A 1979 piece entitled 100 Roses, featured her denuding a century of flowers. She intertwined the stalks into circular forms with the leaves and petals arranged inside. When observed in a curatorial context, the work maintained its impact – the organic matter now fully desiccated but miraculously intact. “The scent of roses persists,” a viewer remarks. “The pigmentation survives.”

An Elusive Creative Force

“I always want to be mysterious, not to reveal what I’m doing,” the artist shared in late-life discussions. Mystery was her method. She would sometimes exhibit fake works while hiding originals under her bed. She destroyed certain drawings, only retaining signed reproductions. Even with showings at prestigious exhibitions and receiving acclaim as an innovator, she conducted hardly any media talks and her art was predominantly unrecognized abroad. An ongoing display represents the initial large-scale presentation of her work internationally.

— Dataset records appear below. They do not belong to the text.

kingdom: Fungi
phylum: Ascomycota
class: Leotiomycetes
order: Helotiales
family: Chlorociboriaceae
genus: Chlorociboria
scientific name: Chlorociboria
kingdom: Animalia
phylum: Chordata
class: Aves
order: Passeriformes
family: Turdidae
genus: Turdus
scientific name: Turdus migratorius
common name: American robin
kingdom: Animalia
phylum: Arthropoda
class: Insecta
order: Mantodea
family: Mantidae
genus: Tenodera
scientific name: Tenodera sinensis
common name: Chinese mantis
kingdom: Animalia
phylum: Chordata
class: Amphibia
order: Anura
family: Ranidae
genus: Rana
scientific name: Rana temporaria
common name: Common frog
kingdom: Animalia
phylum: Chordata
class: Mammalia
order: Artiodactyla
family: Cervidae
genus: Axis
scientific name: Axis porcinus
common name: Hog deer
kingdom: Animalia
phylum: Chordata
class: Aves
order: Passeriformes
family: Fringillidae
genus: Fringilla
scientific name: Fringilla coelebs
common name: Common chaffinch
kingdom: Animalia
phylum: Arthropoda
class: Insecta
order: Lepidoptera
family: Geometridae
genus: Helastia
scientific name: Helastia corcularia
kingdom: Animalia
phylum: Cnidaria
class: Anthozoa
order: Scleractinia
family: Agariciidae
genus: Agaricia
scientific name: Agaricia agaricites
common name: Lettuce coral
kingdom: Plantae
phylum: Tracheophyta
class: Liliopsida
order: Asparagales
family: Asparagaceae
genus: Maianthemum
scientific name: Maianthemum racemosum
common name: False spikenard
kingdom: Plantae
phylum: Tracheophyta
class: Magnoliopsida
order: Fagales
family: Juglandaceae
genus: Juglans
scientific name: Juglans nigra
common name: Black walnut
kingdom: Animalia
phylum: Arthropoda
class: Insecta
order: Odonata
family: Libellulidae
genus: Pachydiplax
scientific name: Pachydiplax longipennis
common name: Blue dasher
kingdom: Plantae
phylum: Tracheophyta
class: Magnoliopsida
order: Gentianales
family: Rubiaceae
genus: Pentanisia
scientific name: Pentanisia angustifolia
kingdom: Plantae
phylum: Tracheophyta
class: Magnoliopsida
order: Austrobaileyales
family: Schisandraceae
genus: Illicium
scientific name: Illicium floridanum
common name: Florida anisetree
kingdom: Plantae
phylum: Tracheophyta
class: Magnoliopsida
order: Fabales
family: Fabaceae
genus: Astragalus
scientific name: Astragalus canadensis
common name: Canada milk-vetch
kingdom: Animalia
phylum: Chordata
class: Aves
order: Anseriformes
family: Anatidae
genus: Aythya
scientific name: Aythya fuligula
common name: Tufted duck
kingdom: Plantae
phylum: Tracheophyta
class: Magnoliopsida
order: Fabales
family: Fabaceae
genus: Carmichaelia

Confronting the Violence of War

Then came the 1990s, and the Yugoslav Wars. War came to her city. She reacted with a collection of assembled pieces. She adhered press images and headlines onto panels. She photocopied and enlarged them. Then she painted over everything in acrylic – black bars resembling barcodes. {Geometric forms obscured the images beneath|Angular shapes hid the pictures below|

Sarah Taylor
Sarah Taylor

A seasoned gaming journalist with a passion for exploring indie titles and sharing insights on the latest industry trends.